Well, obviously you can do that:

import numpy as np
import scipy.integrate as si

def test_fn(x, c):
    return c / x

def main():
    lower_limit =  8.0
    target_area =  2.5
    c_val       = 42.0
    for upper_limit in np.arange(8., 10., 0.1):
        area = si.quad(test_fn, lower_limit, upper_limit, args=(c_val,))
        if area >= target_area:
            print("Area is {} at ul={}".format(area, upper_limit))
            break

if __name__=="__main__":
    main()

but your step interval limits your result accuracy, and you're doing an awful lot of unnecessary calculations (== slow).

As @Jakob_Weisblat says, you can switch to a binary search algorithm. That's faster, but you have to do some extra bookkeeping. Why not delegate?

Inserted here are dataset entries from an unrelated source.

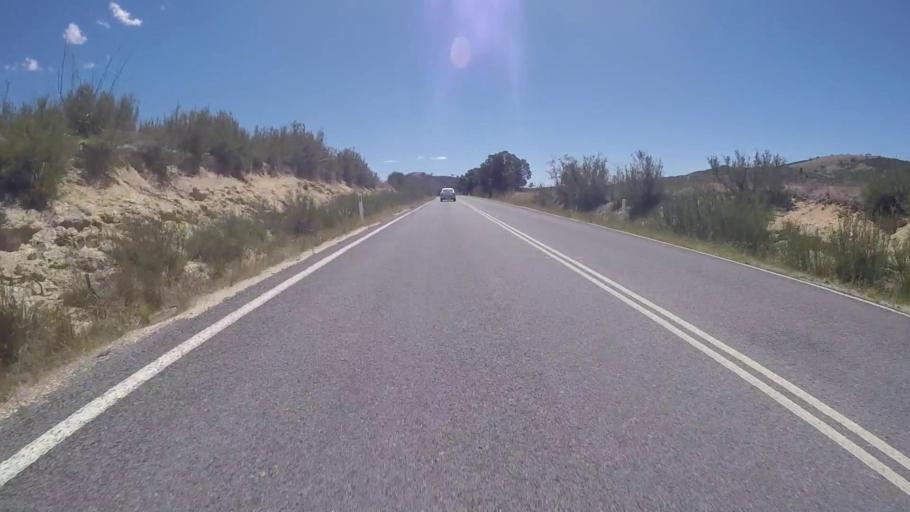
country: AU
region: Australian Capital Territory
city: Macarthur
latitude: -35.4552
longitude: 149.0083
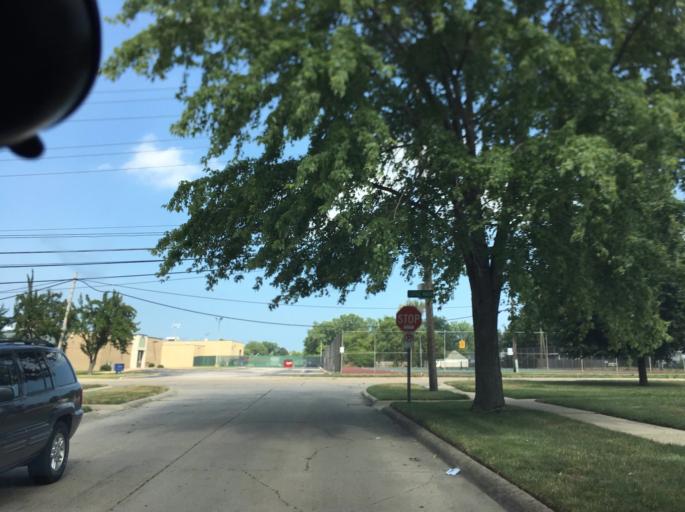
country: US
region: Michigan
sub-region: Macomb County
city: Clinton
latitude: 42.5554
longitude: -82.9108
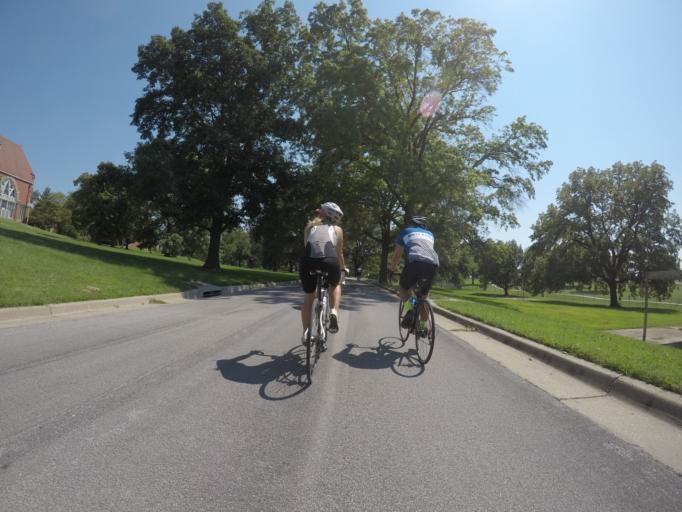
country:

I suggest turning it into a metaproblem: solve for the upper limit such that integrating results in your desired target value:

import functools
import scipy.integrate as si
import scipy.optimize as so

def test_fn(x, c):
    return c / x

def integrate_fn(ul, fn, ll, args, target):
    return si.quad(fn, ll, ul, args=args) - target

def main():
    lower_limit =  8.0
    target_area =  2.5
    c_val       = 42.0
    sol = so.brentq(
        integrate_fn, lower_limit, 20.0, args=(
            test_fn, lower_limit, (c_val,), target_area
        )
    )
    print(sol)

if __name__=="__main__":
    main()

(Do note that this code is untested, as this machine does not have scipy installed.)